ICE picked up people while their Idaho criminal cases were ongoing before the new administration took office. But it’s happening more often now, Dougherty and Despain said, with potential consequences for the immigrants and any victims.

These aren’t all minor cases like driving with a suspended license. In one instance, a 27-year-old man from Mexico was arrested in Pocatello for child sexual abuse, child enticement and kidnapping. ICE posted a picture of him the day before his preliminary hearing, at which he failed to appear. He has since been deported, ICE spokesperson Alethea Smock said in an email. The case is listed as inactive and pending after the state asked to keep the case open.

Wood River Valley lawyer Justin McCarthy said immigrants in Idaho’s criminal justice system should finish their sentences in the Gem State.

“They should be held accountable here. … You don’t get to skate on the sentence,” McCarthy said. “What about victims? What about the victims’ families? … That person could come back, and they often do.”

An immigrant from El Salvador

Hicks had been with his husband for about five years by the time he was detained by ICE in late June. The couple married in 2023, according to a petition filed by his husband’s lawyers.

Hicks’s husband is originally from San Salvador, the capital of the Central American country of El Salvador. He came to the United States in 2018 to support his family and has worked in construction, Hicks said. His husband sends money to his mother, sisters and nephews back home, Hicks said. He hasn’t been able to see his family in years.

In 2021, his husband pleaded guilty to driving under the influence and received a withheld judgment. He was required to undergo alcohol education and was placed on unsupervised probation, according to court records. On June 5 of this year, he was found guilty of driving while using a cellphone, according to online court records.

After his arrest, the husband was sent to Elmore County first. Now he is detained in the Nevada Southern Detention Center west of Las Vegas, according to an online ICE detainee locator tool.

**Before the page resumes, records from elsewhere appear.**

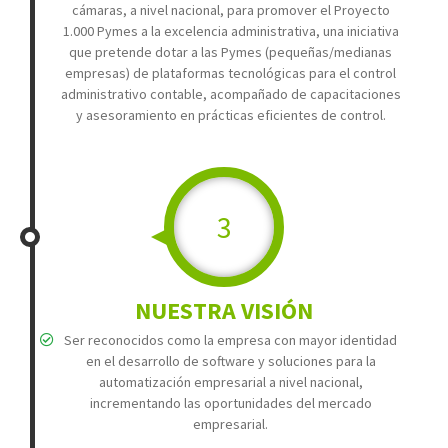
cámaras, a nivel nacional, para promover el Proyecto
1.000 Pymes a la excelencia administrativa, una iniciativa
que pretende dotar a las Pymes (pequeñas/medianas
empresas) de plataformas tecnológicas para el control
administrativo contable, acompañado de capacitaciones
y asesoramiento en prácticas eficientes de control.
3
NUESTRA VISIÓN
Ser reconocidos como la empresa con mayor identidad
en el desarrollo de software y soluciones para la
automatización empresarial a nivel nacional,
incrementando las oportunidades del mercado
empresarial.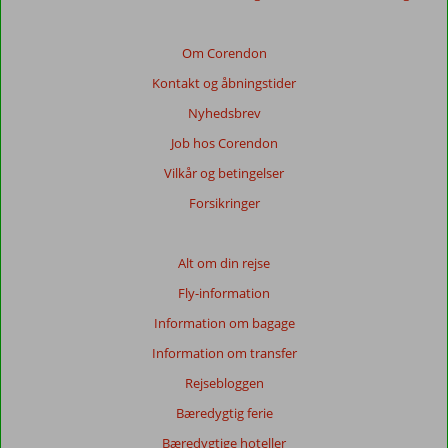
af
de
viste
Om Corendon
anmeldelser.
Kontakt og åbningstider
Mere
om
Nyhedsbrev
vores
Job hos Corendon
anmeldelser.
Vilkår og betingelser
Totalscore
Forsikringer
Baseret
på:
Alt om din rejse
52
Fly-information
anmeldelser
Information om bagage
Information om transfer
Score
Rejsebloggen
fordeling
Generelt indtryk
9,2
Maden
8,7
Bæredygtig ferie
Beliggenhed
8,3
Værelserne
8,8
Bæredygtige hoteller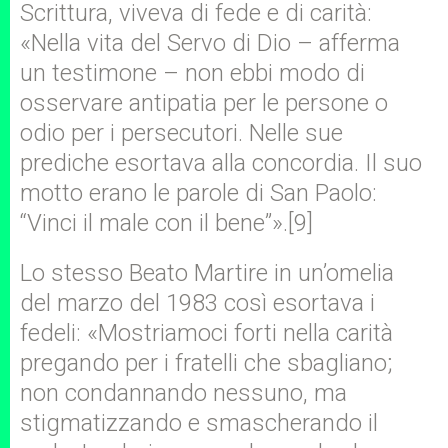
Scrittura, viveva di fede e di carità:
«Nella vita del Servo di Dio – afferma
un testimone – non ebbi modo di
osservare antipatia per le persone o
odio per i persecutori. Nelle sue
prediche esortava alla concordia. Il suo
motto erano le parole di San Paolo:
“Vinci il male con il bene”».[9]
Lo stesso Beato Martire in un’omelia
del marzo del 1983 così esortava i
fedeli: «Mostriamoci forti nella carità
pregando per i fratelli che sbagliano;
non condannando nessuno, ma
stigmatizzando e smascherando il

Hicks can’t go visit his husband in detention. The couple can conduct phone and video calls through the jail, Hicks said.

Lawyers for Hicks’ husband filed a petition in federal court to get him out of detention, arguing among other things that ICE agents didn’t show a warrant when they broke into his car and that an immigration judge was unfairly keeping him detained.

Hicks filed a petition earlier in 2025 for his husband to get residency, he said. But it will take four to six years, Hicks said.

“You should enter (the U.S.) with permission,” Hicks said. “But also, the whole process is just broken. It shouldn’t take someone five or six years to possibly get residency when they’re married to a U.S. citizen.”